David Gulpilil


David Gulpilil Ridjimiraril Dalaithngu (born 1 July 1953) is a Yolngu man of the Mandhalpuyngu language group. In 1969, David’s extraordinary skill as a tribal dancer caught the attention of British filmmaker Nicolas Roeg, who had come to Maningrida scouting locations for a forthcoming film. Nicolas promptly cast the sixteen year old unknown to play a principal role in his internationally acclaimed motion picture Walkabout, released in 1971. David’s on-screen charisma, combined with his exceptional acting and dancing skills, was such that he became an instant national and international celebrity.

As a young boy, David was an accomplished hunter, tracker and ceremonial dancer. Unlike many Indigenous people of his generation, David spent his childhood in the bush, outside the range of non-Aboriginal influences. There he received a traditional upbringing in the care of his family. He attended the mission school at Maningrida in Australia’s North East Arnhem Land. When he came of age, David was initiated into the Mandhalpuyngu tribal group. His skin group totemic animal is the eagle and his homeland is Marwuyu. After appearing in his first film, he added English to several tribal languages in which he was already fluent.

After his high profile performance in Walkabout, David went on to appear in many more films and television productions including Storm Boy (1976) and The Last Wave (1977). But David is also one of the most renowned traditional dancers in Australia. He has organised troupes of dancers and musicians for various festivals including the prestigious Darwin Australia Day Eisteddfod dance competition which he won four times.

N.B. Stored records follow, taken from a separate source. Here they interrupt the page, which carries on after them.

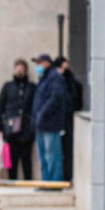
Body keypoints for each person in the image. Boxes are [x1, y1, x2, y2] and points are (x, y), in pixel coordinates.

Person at [0, 59, 36, 181]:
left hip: (27, 129)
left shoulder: (32, 87)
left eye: (22, 69)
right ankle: (12, 182)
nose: (19, 71)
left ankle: (28, 182)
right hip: (11, 129)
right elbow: (0, 107)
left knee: (26, 158)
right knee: (12, 158)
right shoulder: (8, 87)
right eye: (18, 68)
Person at [31, 53, 69, 183]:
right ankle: (46, 182)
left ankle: (54, 182)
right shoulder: (44, 78)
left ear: (47, 63)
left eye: (39, 63)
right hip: (41, 125)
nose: (38, 66)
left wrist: (42, 113)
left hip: (51, 124)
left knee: (52, 155)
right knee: (42, 156)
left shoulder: (54, 78)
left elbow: (56, 98)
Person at [54, 56, 83, 182]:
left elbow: (76, 102)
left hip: (68, 121)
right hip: (56, 122)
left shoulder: (72, 83)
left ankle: (66, 176)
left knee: (67, 151)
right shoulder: (54, 82)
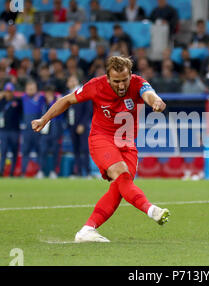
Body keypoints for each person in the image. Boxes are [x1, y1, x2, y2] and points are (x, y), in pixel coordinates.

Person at [31, 56, 171, 242]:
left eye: (124, 80)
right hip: (101, 139)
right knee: (122, 176)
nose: (121, 86)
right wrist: (44, 119)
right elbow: (67, 100)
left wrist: (156, 102)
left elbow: (149, 94)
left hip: (127, 144)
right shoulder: (95, 86)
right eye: (116, 81)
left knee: (121, 188)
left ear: (131, 75)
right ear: (107, 78)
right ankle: (151, 210)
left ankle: (87, 230)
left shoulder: (139, 83)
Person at [66, 76, 92, 178]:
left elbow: (88, 110)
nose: (71, 82)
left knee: (85, 149)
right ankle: (79, 172)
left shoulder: (83, 92)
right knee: (75, 149)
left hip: (82, 125)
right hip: (72, 125)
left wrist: (83, 124)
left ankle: (88, 172)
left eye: (73, 80)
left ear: (77, 81)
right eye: (69, 80)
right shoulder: (67, 94)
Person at [36, 86, 64, 179]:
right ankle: (41, 171)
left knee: (56, 151)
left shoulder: (58, 100)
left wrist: (54, 100)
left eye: (50, 92)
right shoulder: (42, 101)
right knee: (43, 150)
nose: (48, 94)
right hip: (45, 129)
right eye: (47, 92)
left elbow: (60, 111)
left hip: (56, 127)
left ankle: (54, 172)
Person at [0, 82, 22, 177]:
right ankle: (0, 171)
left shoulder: (17, 101)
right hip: (3, 130)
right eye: (7, 91)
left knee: (14, 152)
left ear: (13, 92)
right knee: (3, 152)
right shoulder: (0, 101)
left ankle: (12, 172)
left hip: (14, 130)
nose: (8, 93)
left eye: (10, 91)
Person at [21, 80, 45, 177]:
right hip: (27, 130)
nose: (30, 90)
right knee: (25, 151)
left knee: (40, 150)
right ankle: (23, 173)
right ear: (25, 89)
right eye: (29, 88)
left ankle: (40, 172)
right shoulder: (23, 97)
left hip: (38, 129)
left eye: (32, 88)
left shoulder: (41, 97)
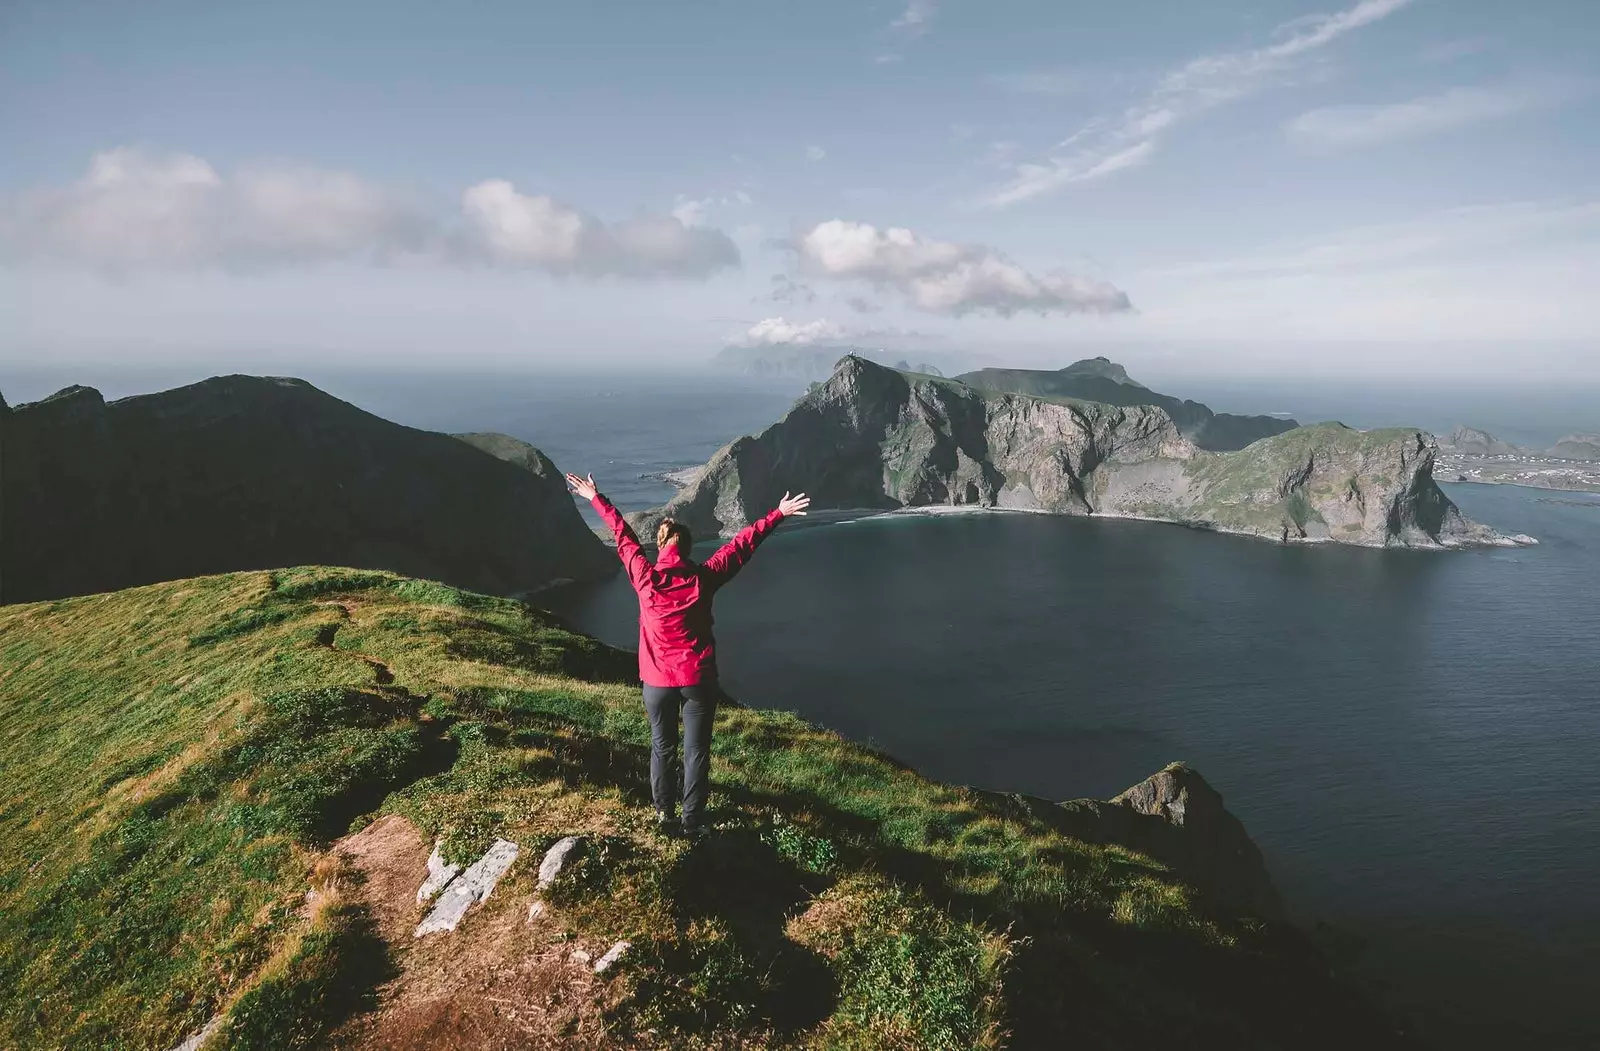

In addition to his career in dance, music, film and television, David is also an acclaimed storyteller. He has written the text for two volumes of children’s stories based on Yolngu beliefs. These books feature photographs and drawings by Australian artists and convey David’s reverence for the landscape, people and traditional culture of his homeland.

At a conference in Adelaide in the summer of 2000, David performed traditional dances and shared his recovery story with hundreds of indigenous young people. He has continued to provide much-needed mentorship to them, while lending his support to social and political causes such as the pursuit of tribal land claims for indigenous people. He joins other Australian artists in calling for government recognition of, and compensation for, the suffering of the “Stolen Generation” – children of mixed European and Aboriginal parentage who were forcibly removed from their indigenous families and placed in mission schools or with white adoptive parents far from their kin and homelands.

A documentary about his life, Gulpilil: One Red Blood, was aired on ABD in 2003. The title comes from a quote by David: “We are all one blood. No matter where we are from, we are all one blood, the same”.

David has been a major creative influence throughout his life in both dance and film. He initiated and narrated his recent film, Ten Canoes which won a Special Jury Prize at the 2006 Cannes Festival. The prize-winning, low-budget film, based on a 1,000-year-old traditional story of misplaced love and revenge, features non-professional indigenous actors speaking their local language. David collaborated with the director Rolf de Heer, urging him to make the film, and although he ultimately withdrew from a central role in the project, he provided the voice of the storyteller for the film. His most recent work as an actor was his major role in Baz Luhrmann’s Australia (2008).

David Gulpilil has now returned to his country to live as a respected Elder.